Closed in the public interest
Lastly, the GAC issued advice on the ‘closed generics’, applications for generic strings - terms on which no one may claim an exclusive right – to be operated in a closed manner and for the sole benefit of one entity (.BLOG, .CLOUD, .DOCS, etc.).
The government’s representatives advise that such (ab)use of the new gTLD program may only be allowed if the relevant applicants establish that the closed operation of a generic term serves the public interest.
As per the letter from September 2012 signed by EuroDNS and alerting the ICANN Board of the threat this practice would constitute to consumer choice, EuroDNS strongly supports this GAC advice.
During this session lead by Karen Lentz, ICANN Operations and Policy research Director, Deloitte and IBM, the companies contracted by ICANN to provide the Trademark Clearinghouse (TMCH) services, explained that while the recording of trademarks was already open to trademark holders, several functions required for the launch of the new extensions were not yet implemented as they need to be more specifically defined by ICANN.
Although these functions are not required at this stage, Deloitte and IBM assured the audience that they would be ready before the launch of the new gTLDs.
As announced, eBrand Services, EuroDNS’ corporate arm has become one of the first TMCH agents to be accredited to record trademarks and is already providing this service to several IP professionals and its corporate customers via its TMCH-Genius innovative platform.

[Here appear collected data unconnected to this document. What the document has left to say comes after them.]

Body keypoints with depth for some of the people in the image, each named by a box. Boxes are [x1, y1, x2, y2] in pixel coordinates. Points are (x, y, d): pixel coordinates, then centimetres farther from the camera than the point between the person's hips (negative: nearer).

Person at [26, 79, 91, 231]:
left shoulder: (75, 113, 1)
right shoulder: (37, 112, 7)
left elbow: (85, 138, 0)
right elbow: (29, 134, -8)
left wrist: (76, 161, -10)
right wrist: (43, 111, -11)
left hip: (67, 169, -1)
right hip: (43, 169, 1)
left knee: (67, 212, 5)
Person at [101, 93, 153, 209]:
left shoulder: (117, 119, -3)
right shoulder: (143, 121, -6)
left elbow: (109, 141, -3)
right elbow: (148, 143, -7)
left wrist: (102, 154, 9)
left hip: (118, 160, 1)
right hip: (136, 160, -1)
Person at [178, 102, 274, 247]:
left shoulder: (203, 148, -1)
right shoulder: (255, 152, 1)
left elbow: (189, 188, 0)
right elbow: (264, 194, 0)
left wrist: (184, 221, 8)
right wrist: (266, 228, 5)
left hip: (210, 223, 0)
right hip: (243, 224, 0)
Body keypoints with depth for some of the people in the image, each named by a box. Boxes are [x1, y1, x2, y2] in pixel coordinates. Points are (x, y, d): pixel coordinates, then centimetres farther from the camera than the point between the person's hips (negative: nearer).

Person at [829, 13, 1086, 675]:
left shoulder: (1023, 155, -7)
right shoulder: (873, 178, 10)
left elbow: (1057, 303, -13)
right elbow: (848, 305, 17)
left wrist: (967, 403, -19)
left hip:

However, and despite eBrand Services efforts to simplify the use of this service, the inner complexity of the trademark registration system makes it difficult to use for the 'occasional' trademark holder. Fully aware of this problem, EuroDNS is currently working on the implementation of a highly simplified version of the TMCH service on its platform; this version will allow customers who hold a trademark to record it for Sunrise registration with just a few clicks.